→ **WHAT NEEDS TO BE DONE**:
Please update the review from "When Nelly finds" through "trauma and isolation." by swapping "inheritance" for "fortune". Start the passage at the first of those phrases and end it at the second.

She and Lene shack up in a small German camp co-occupied by locals and Americans. Nelly immediately, nervously wanders. Her quest, it’s soon made clear, can’t be focused on the future as Lene suggests – not with so much lost. Nelly’s estranged husband, the gentile Johnny (Ronald Zehrfeld), is still alive, lurking around the camp. While there’s a question as to whether or not he actually turned Nelly in – Lene is convinced he did – Johnny is what kept her spiritually alive. He’s all that she had, and now, he’s all that she has.

When Nelly finds Johnny, he doesn’t recognize her – but he seeks her out with destabilizing rapidity even still. The film subsequently delves into a performative romance, “Vertigo”-style. Johnny recruits “Esther” (Nelly’s pseudonym), not realizing her true identity, to pose as his wife in order to acquire her inheritance. He coaches her on how to be her, from her handwriting to her hairstyle to her very way of walking. As Johnny reconstructs his wife as he knew her, Nelly reclaims herself, free of trauma and isolation.

The set-up here is admittedly contrived, but the film’s middle stretch, mostly confined to Johnny’s small-scale apartment, convinces as fascinating psychological drama. It plays like a piece of theater, rendered with an anticipatory score and a cinematographic distance. It shifts away from “Vertigo,” hewing closer to Truffaut’s performance-centric “The Last Metro.” “Phoenix” manages a confluence of the latter’s intellectual verbosity with an arrestingly twisted atmosphere.

Interludes featuring Nelly and Lene break up the insular central action at Johnny’s apartment. In these brief scenes, Petzold lights Nelly like a silhouette, a faceless figure speaking to her increasingly skeptical and impatient confidante. She speaks of “being jealous of me,” or the version of Nelly whom Johnny so nostalgically longs for. She rebuffs Lene’s assertions of his betrayal. In effect, the physical darkness enveloping Nelly exposes a woman between who she is and who she was. She’s chasing a ghost.

The same goes for Johnny, for no matter how close “Esther” gets, she is always far from Nelly in his eyes. His denial is indicative of a subconscious acknowledgment of truth that he refuses to activate. He instructs Nelly to turn herself into a fantasy as a way to convince, but also because it’s the only way he could imagine her. His construction can only be rooted in that reminder of the past, rather than in a true contention with what she may have become. It’s why he’s chasing the “before” – why he’s drawn to the dead.

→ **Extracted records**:
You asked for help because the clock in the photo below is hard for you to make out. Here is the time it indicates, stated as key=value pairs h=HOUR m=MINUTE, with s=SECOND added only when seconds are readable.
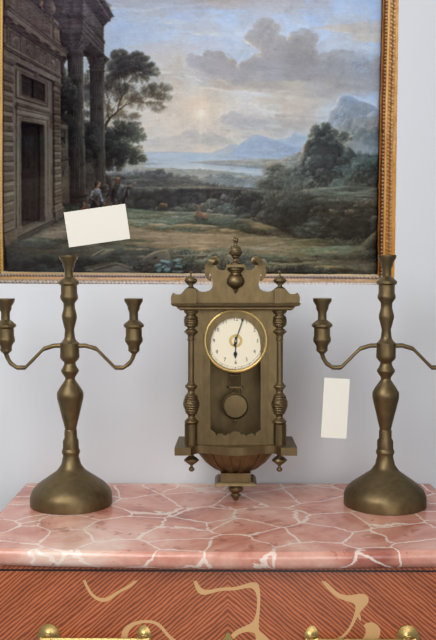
h=6 m=3
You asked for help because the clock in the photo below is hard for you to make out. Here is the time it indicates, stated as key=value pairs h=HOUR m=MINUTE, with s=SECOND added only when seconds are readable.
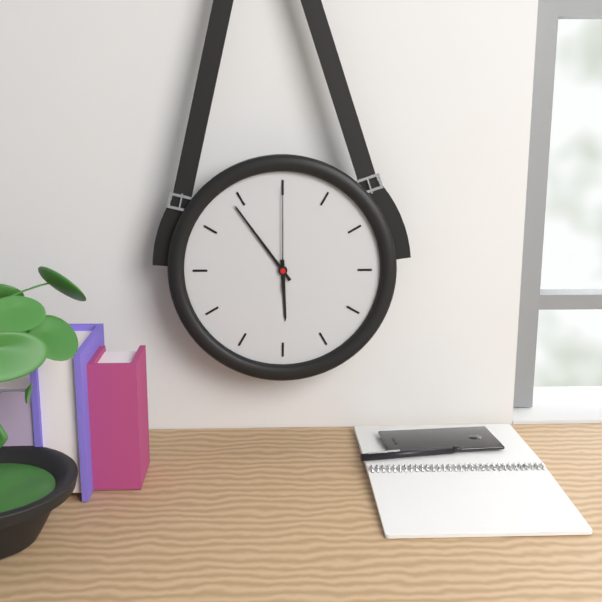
h=5 m=54 s=0
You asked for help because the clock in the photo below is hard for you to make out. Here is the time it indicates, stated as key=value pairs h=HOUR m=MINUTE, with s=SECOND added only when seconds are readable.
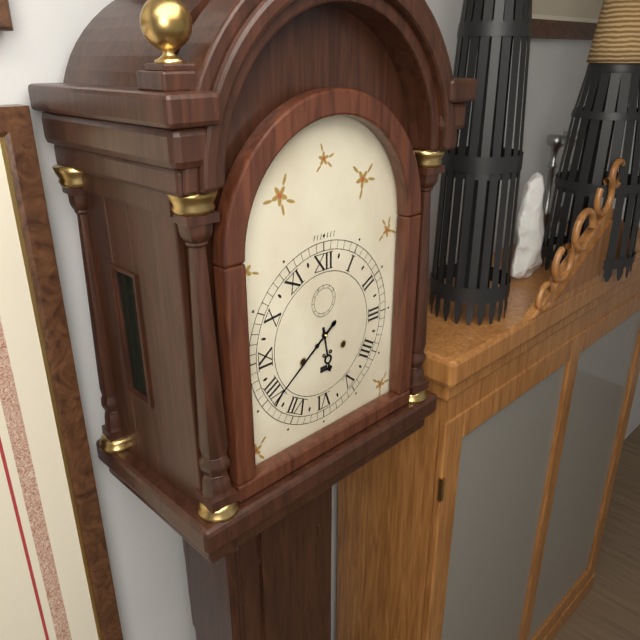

→ **COMPLETE ANSWER**:
When Nelly finds Johnny, he doesn’t recognize her – but he seeks her out with destabilizing rapidity even still. The film subsequently delves into a performative romance, “Vertigo”-style. Johnny recruits “Esther” (Nelly’s pseudonym), not realizing her true identity, to pose as his wife in order to acquire her fortune. He coaches her on how to be her, from her handwriting to her hairstyle to her very way of walking. As Johnny reconstructs his wife as he knew her, Nelly reclaims herself, free of trauma and isolation.